■ **Explore the material**:
a) Check the ACC weekly notes and say for each statement whether it agrees with the notes: (i) Virginia Tech beat Georgia Tech 28-21; (ii) the Terps have allowed fewer sacks in their ACC games than Clemson has; (iii) Georgia Tech had lost consecutive games before under coach Paul Johnson. Answer yes or no for each, quoting the words of the notes that decide it.
b) Write the next part of the ACC weekly notes, picking up after their final item.

■ **Document excerpt**:
----------------------------------------
ACC: Chris Fox

Week 10: Did you know?

November, 5, 2010
Here's your weekly dose of ACC knowledge, thanks to the sports information directors throughout the league.
  • Virginia Tech’s 28-21 win over Georgia Tech marked the 200th game for Bud Foster as Virginia Tech’s defensive coordinator/co-coordinator. He was the co-coordinator in 1995 and took over in 1996, a position he has held since.
  • Georgia Tech has now lost consecutive games for the first time under coach Paul Johnson.
  • Clemson’s current six-game winning streak over NC State is its longest active winning streak over any league opponent and the longest by the Tigers against an ACC opponent since it won eight in a row over Maryland from 1993-2000.
  • Despite losing two starting offensive tackles to season-ending injuries (Justin Gilbert, knee; Pete DeSouza, fractured legs), the Terps have allowed just five sacks in their four ACC games. Only Clemson (4) has surrendered fewer.
  • This week the ACC is conducting its inaugural “ACC Fall Sportsmanship Week.” Throughout the first week of November, every team will showcase its dedication to the ideals of sportsmanship by participating in a pregame handshake. Over 40 events will be part of the 2010 ACC Fall Sportsmanship Week including all of the ACC’s home football games.
----------------------------------------
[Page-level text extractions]
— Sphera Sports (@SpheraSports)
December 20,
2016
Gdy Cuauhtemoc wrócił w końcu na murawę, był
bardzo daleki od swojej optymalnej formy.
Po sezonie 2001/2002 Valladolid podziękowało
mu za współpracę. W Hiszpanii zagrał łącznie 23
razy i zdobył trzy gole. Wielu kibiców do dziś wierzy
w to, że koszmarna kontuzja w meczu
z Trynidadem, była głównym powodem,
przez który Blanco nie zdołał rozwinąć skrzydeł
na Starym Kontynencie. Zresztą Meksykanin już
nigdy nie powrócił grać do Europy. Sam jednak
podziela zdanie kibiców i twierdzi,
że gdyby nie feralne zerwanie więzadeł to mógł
----------------------------------------
■ **Exercise responses**:
a)
(i) Yes: "Virginia Tech’s 28-21 win over Georgia Tech"
(ii) No: "Only Clemson (4) has surrendered fewer."
(iii) No: "Georgia Tech has now lost consecutive games for the first time under coach Paul Johnson."

b)
  • Boston College senior cornerback Chris Fox made the first start of his career against Clemson last weekend in place of the injured DeLeon Gause. Fox, who has been a special-teams player and Gause’s backup, made career highs with five tackles, three solo tackles and three pass breakups. Two of those breakups were at the goal line. Entering the season, Fox had two career tackles.
  • Florida State’s tailback trio of Chris Thompson, Jermaine Thomas and Ty Jones has equally shared the rushing load for the Seminoles, who are averaging 207.4 yards per game. Thompson (484 yards), Thomas (446) and Jones (426) have all eclipsed 400 rushing yards through eight games. A quarter century has passed since Florida State had three running backs with more than 400 rushing yards at the end of the season. Tony Smith (678), Victor Floyd (619) and Cletis Jones (405) last pulled off the feat in 1985.
  • Miami wide receiver Leonard Hankerson is having one of the most productive seasons in school history. Through eight games, Hankerson has 44 catches for 681 yards and a team-best nine touchdowns. He has scored at least one touchdown in six of UM’s eight games and needs just two more receiving touchdowns to tie Michael Irvin’s single-season school record mark of 11 set in 1986. After recording 801 receiving yards last season, Hankerson is also looking to become just the third player in school history to record back-to-back 800-yard receiving seasons. Michael Irvin (840 in 1985; 868 in 1986) and Andre Johnson (881 in 2001; 1,092 in 2002) are the only other Canes to have ever accomplished the feat.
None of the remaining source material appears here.